(Code change snippets)

((

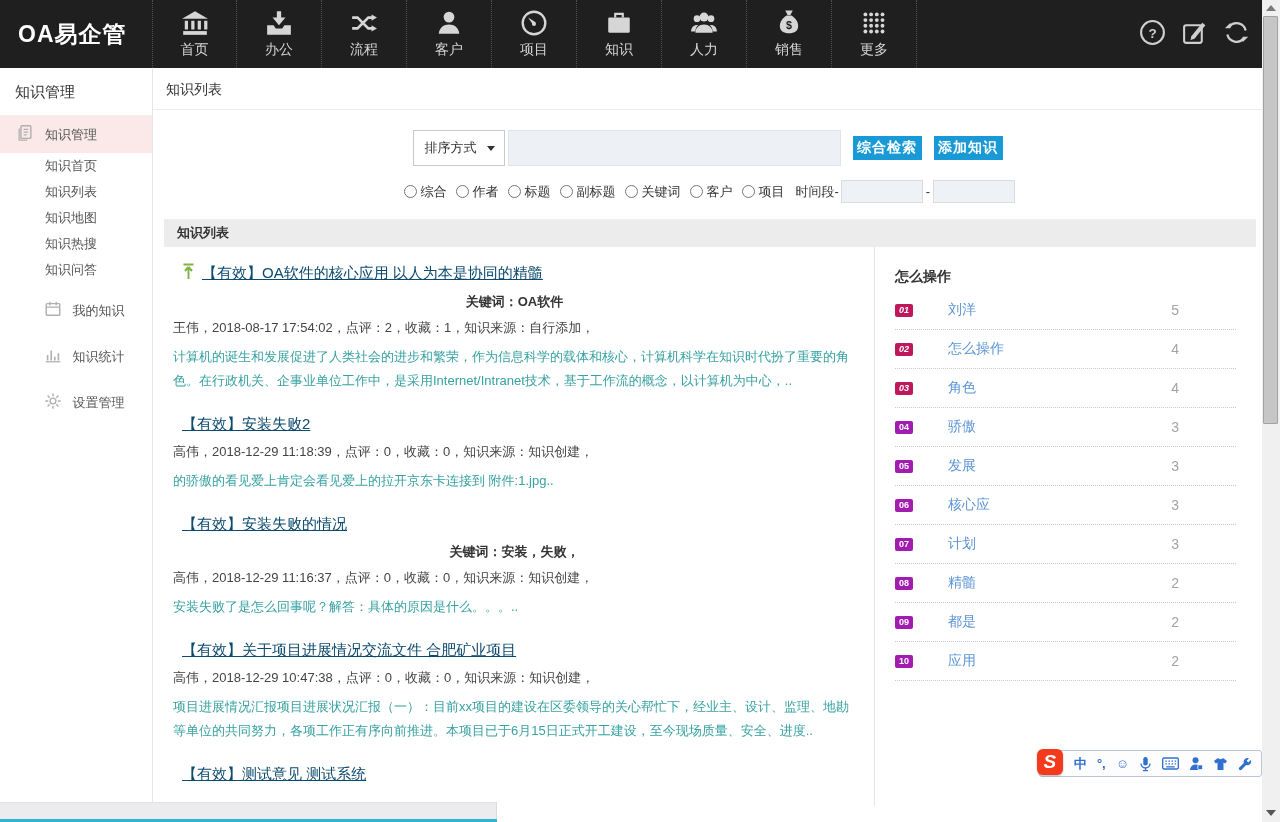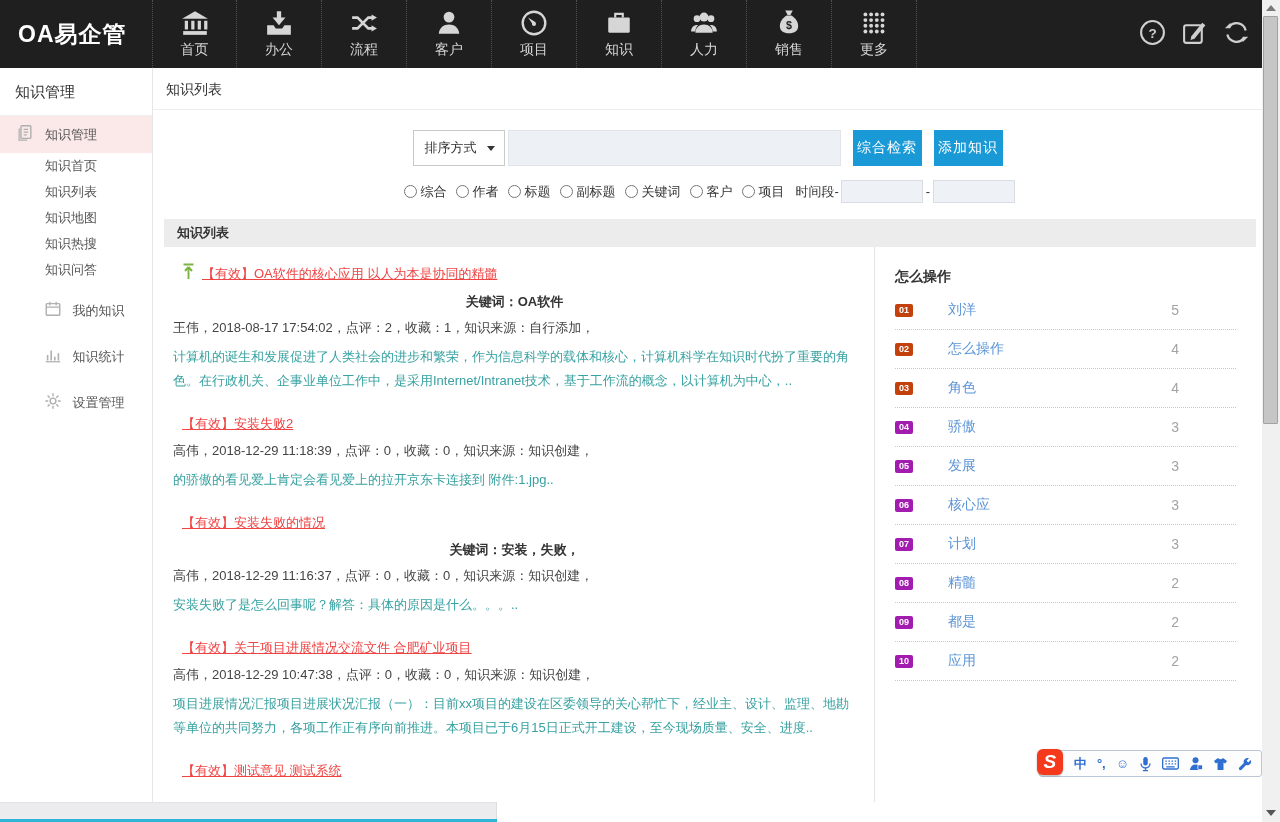--- a/index.html
+++ b/index.html
@@ -26,45 +26,45 @@
 
   
   .main { position:absolute; left:153px; top:68px; width:1109px; bottom:0; background:#fff; overflow:hidden; }
   .breadcrumb { height:42px; line-height:42px; padding-left:13px; font-size:14px; color:#333; border-bottom:1px solid #ededed; }
 
   .search-wrap { padding-top:20px; }
   .search-row { width:590px; margin:0 auto; display:flex; align-items:center; }
   .sort-select { width:92px; height:36px; background:#fff; border:1px solid #c9c9c9; display:flex; align-items:center; justify-content:space-between; padding:0 9px 0 11px; font-size:13px; color:#333; cursor:pointer; }
   .caret { width:0; height:0; border-left:4px solid transparent; border-right:4px solid transparent; border-top:5px solid #333; }
   .search-input { flex:1; height:36px; margin-left:3px; background:#edf0f5; border:1px solid #e0e4ea; outline:none; padding:0 8px; font-size:13px; }
-  .btn { width:69px; height:36px; margin-left:12px; background:#199ad7; color:#fff; font-size:14px; font-weight:normal; border:none; cursor:pointer; letter-spacing:1px; }
+  .btn { width:69px; height:24px; margin-left:12px; background:#199ad7; color:#fff; font-size:14px; font-weight:bold; border:none; cursor:pointer; letter-spacing:1px; }
   .filter-row { width:608px; margin:14px auto 0; display:flex; align-items:center; font-size:13px; color:#333; white-space:nowrap; }
   .filter-row label { display:flex; align-items:center; margin-right:9px; cursor:pointer; }
   .filter-row input[type=radio] { width:13px; height:13px; margin:0 4px 0 0; }
   .time-label { margin-left:2px; }
   .date-input { width:82px; height:23px; background:#eef1f6; border:1px solid #d9dde3; margin-left:2px; outline:none; }
   .dash { margin:0 1px 0 3px; }
 
   .section-bar { margin:16px 0 0 11px; width:1092px; height:28px; background:#ececec; line-height:28px; padding-left:13px; font-size:13px; font-weight:bold; color:#333; }
 
   .content-row { display:flex; margin-left:11px; width:1092px; align-items:stretch; }
   .list-col { flex:1; min-width:0; padding:16px 18px 0 9px; }
   .hot-col { width:382px; border-left:1px solid #e4e4e4; padding:21px 0 0 20px; }
 
   .k-item { margin-bottom:22px; }
   .k-title-row { display:flex; align-items:center; gap:7px; margin-bottom:9px; padding-left:9px; }
-  .k-title { font-size:13px; color:#ef4444; text-decoration:underline; cursor:pointer; }
+  .k-title { font-size:15px; color:#0c4a6e; text-decoration:underline; cursor:pointer; }
   .k-kw { font-size:13px; font-weight:bold; color:#333; margin-bottom:8px;text-align:center; }
   .k-meta { font-size:13px; color:#444; margin-bottom:8px; }
   .k-sum { font-size:13px; color:#38a1a1; line-height:24px; }
 
   .hot-title { font-size:14px; font-weight:bold; color:#333; margin-bottom:5px; }
   .hot-row { display:flex; align-items:center; height:39px; border-bottom:1px dotted #c9c9c9; width:341px; }
   .badge { width:18px; height:13px; border-radius:2px; background:#a21caf; color:#fff; font-size:9px; line-height:13px; text-align:center; font-weight:bold; flex:none; overflow:hidden; }
-  .badge.top { background:#c2410c; }
+  .badge.top { background:#be185d;font-style:italic; }
   .hot-kw { margin-left:35px; font-size:14px; color:#5b94d6; flex:1; cursor:pointer; }
   .hot-count { font-size:14px; color:#a3a3a3; margin-right:57px; }
 
   
   .bottom-bar { position:absolute; left:0; bottom:3px; width:497px; height:17px; background:#ececee; border-top:1px solid #e2e2e5; border-right:1px solid #dcdcdf; z-index:5; }
   .bottom-blue { position:absolute; left:0; bottom:0; width:497px; height:3px; background:#30b4d8; z-index:6; }
 
   .scrollbar { position:absolute; right:0; top:0; width:18px; height:822px; background:#f0f0f0; z-index:10; }
   .sb-up { position:absolute; top:5px; left:4px; width:0; height:0; border-left:5px solid transparent; border-right:5px solid transparent; border-bottom:6px solid #7a7a7a; cursor:pointer; }
   .sb-thumb { position:absolute; top:16px; left:1px; width:15px; height:408px; background:#c6c6c6; border:1px solid #a2a2a2; border-radius:1px; cursor:pointer; }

))

Every entry above needs to be printed again exactly, with its pictures left out.

§ **Response area**
--- a/index.html
+++ b/index.html
@@ -26,45 +26,45 @@
 
   
   .main { position:absolute; left:153px; top:68px; width:1109px; bottom:0; background:#fff; overflow:hidden; }
   .breadcrumb { height:42px; line-height:42px; padding-left:13px; font-size:14px; color:#333; border-bottom:1px solid #ededed; }
 
   .search-wrap { padding-top:20px; }
   .search-row { width:590px; margin:0 auto; display:flex; align-items:center; }
   .sort-select { width:92px; height:36px; background:#fff; border:1px solid #c9c9c9; display:flex; align-items:center; justify-content:space-between; padding:0 9px 0 11px; font-size:13px; color:#333; cursor:pointer; }
   .caret { width:0; height:0; border-left:4px solid transparent; border-right:4px solid transparent; border-top:5px solid #333; }
   .search-input { flex:1; height:36px; margin-left:3px; background:#edf0f5; border:1px solid #e0e4ea; outline:none; padding:0 8px; font-size:13px; }
-  .btn { width:69px; height:36px; margin-left:12px; background:#199ad7; color:#fff; font-size:14px; font-weight:normal; border:none; cursor:pointer; letter-spacing:1px; }
+  .btn { width:69px; height:24px; margin-left:12px; background:#199ad7; color:#fff; font-size:14px; font-weight:bold; border:none; cursor:pointer; letter-spacing:1px; }
   .filter-row { width:608px; margin:14px auto 0; display:flex; align-items:center; font-size:13px; color:#333; white-space:nowrap; }
   .filter-row label { display:flex; align-items:center; margin-right:9px; cursor:pointer; }
   .filter-row input[type=radio] { width:13px; height:13px; margin:0 4px 0 0; }
   .time-label { margin-left:2px; }
   .date-input { width:82px; height:23px; background:#eef1f6; border:1px solid #d9dde3; margin-left:2px; outline:none; }
   .dash { margin:0 1px 0 3px; }
 
   .section-bar { margin:16px 0 0 11px; width:1092px; height:28px; background:#ececec; line-height:28px; padding-left:13px; font-size:13px; font-weight:bold; color:#333; }
 
   .content-row { display:flex; margin-left:11px; width:1092px; align-items:stretch; }
   .list-col { flex:1; min-width:0; padding:16px 18px 0 9px; }
   .hot-col { width:382px; border-left:1px solid #e4e4e4; padding:21px 0 0 20px; }
 
   .k-item { margin-bottom:22px; }
   .k-title-row { display:flex; align-items:center; gap:7px; margin-bottom:9px; padding-left:9px; }
-  .k-title { font-size:13px; color:#ef4444; text-decoration:underline; cursor:pointer; }
+  .k-title { font-size:15px; color:#0c4a6e; text-decoration:underline; cursor:pointer; }
   .k-kw { font-size:13px; font-weight:bold; color:#333; margin-bottom:8px;text-align:center; }
   .k-meta { font-size:13px; color:#444; margin-bottom:8px; }
   .k-sum { font-size:13px; color:#38a1a1; line-height:24px; }
 
   .hot-title { font-size:14px; font-weight:bold; color:#333; margin-bottom:5px; }
   .hot-row { display:flex; align-items:center; height:39px; border-bottom:1px dotted #c9c9c9; width:341px; }
   .badge { width:18px; height:13px; border-radius:2px; background:#a21caf; color:#fff; font-size:9px; line-height:13px; text-align:center; font-weight:bold; flex:none; overflow:hidden; }
-  .badge.top { background:#c2410c; }
+  .badge.top { background:#be185d;font-style:italic; }
   .hot-kw { margin-left:35px; font-size:14px; color:#5b94d6; flex:1; cursor:pointer; }
   .hot-count { font-size:14px; color:#a3a3a3; margin-right:57px; }
 
   
   .bottom-bar { position:absolute; left:0; bottom:3px; width:497px; height:17px; background:#ececee; border-top:1px solid #e2e2e5; border-right:1px solid #dcdcdf; z-index:5; }
   .bottom-blue { position:absolute; left:0; bottom:0; width:497px; height:3px; background:#30b4d8; z-index:6; }
 
   .scrollbar { position:absolute; right:0; top:0; width:18px; height:822px; background:#f0f0f0; z-index:10; }
   .sb-up { position:absolute; top:5px; left:4px; width:0; height:0; border-left:5px solid transparent; border-right:5px solid transparent; border-bottom:6px solid #7a7a7a; cursor:pointer; }
   .sb-thumb { position:absolute; top:16px; left:1px; width:15px; height:408px; background:#c6c6c6; border:1px solid #a2a2a2; border-radius:1px; cursor:pointer; }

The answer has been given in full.